## JOB ITEM
Go through the entries below and copy each line containing the word "Double".

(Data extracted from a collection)
--- START ---

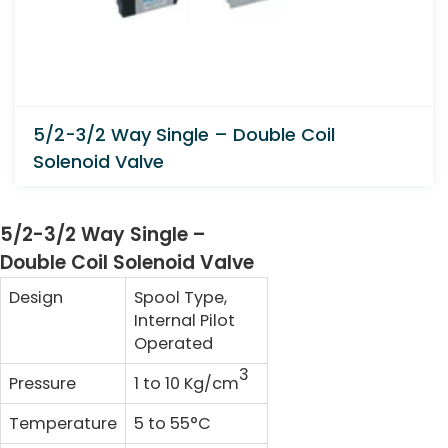
5/2-3/2 Way Single – Double Coil
Solenoid Valve
5/2-3/2 Way Single –
Double Coil Solenoid Valve
Design
Spool Type,
Internal Pilot
Operated
3
Pressure
1 to 10 Kg/cm
Temperature
5 to 55°C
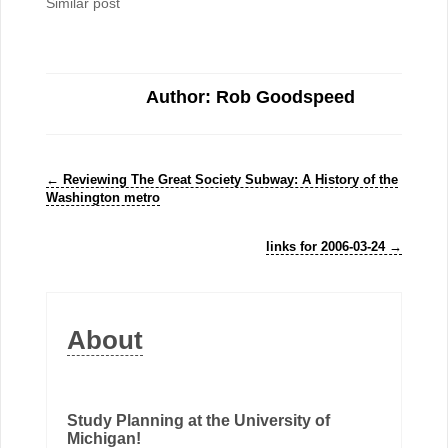
Similar post
Author: Rob Goodspeed
←
Reviewing The Great Society Subway: A History of the
Washington metro
links for 2006-03-24
→
About
Study Planning at the University of
Michigan!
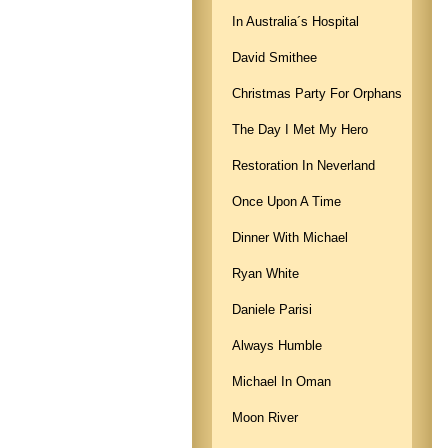
In Australia´s Hospital
David Smithee
Christmas Party For Orphans
The Day I Met My Hero
Restoration In Neverland
Once Upon A Time
Dinner With Michael
Ryan White
Daniele Parisi
Always Humble
Michael In Oman
Moon River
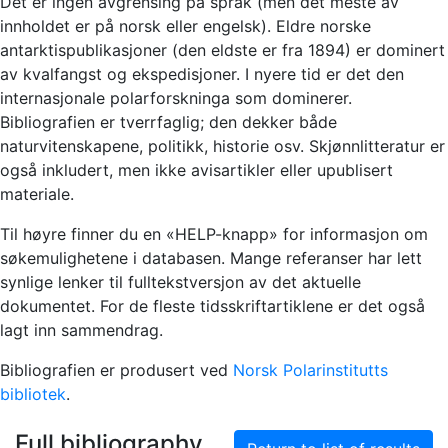
Det er ingen avgrensing på språk (men det meste av
innholdet er på norsk eller engelsk). Eldre norske
antarktispublikasjoner (den eldste er fra 1894) er dominert
av kvalfangst og ekspedisjoner. I nyere tid er det den
internasjonale polarforskninga som dominerer.
Bibliografien er tverrfaglig; den dekker både
naturvitenskapene, politikk, historie osv. Skjønnlitteratur er
også inkludert, men ikke avisartikler eller upublisert
materiale.
Til høyre finner du en «HELP-knapp» for informasjon om
søkemulighetene i databasen. Mange referanser har lett
synlige lenker til fulltekstversjon av det aktuelle
dokumentet. For de fleste tidsskriftartiklene er det også
lagt inn sammendrag.
Bibliografien er produsert ved
Norsk Polarinstitutts
bibliotek
.
Full bibliography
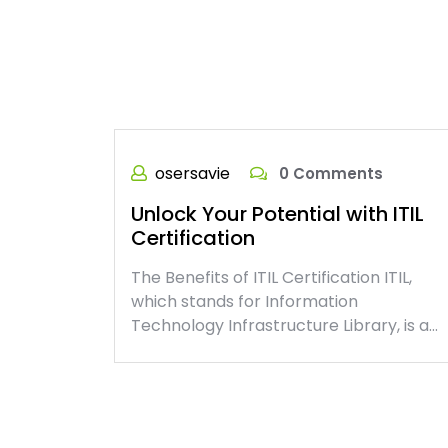
osersavie
0 Comments
Unlock Your Potential with ITIL
Certification
The Benefits of ITIL Certification ITIL,
which stands for Information
Technology Infrastructure Library, is a…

--- END ---

## RESPONSE AREA
5/2-3/2 Way Single – Double Coil
Double Coil Solenoid Valve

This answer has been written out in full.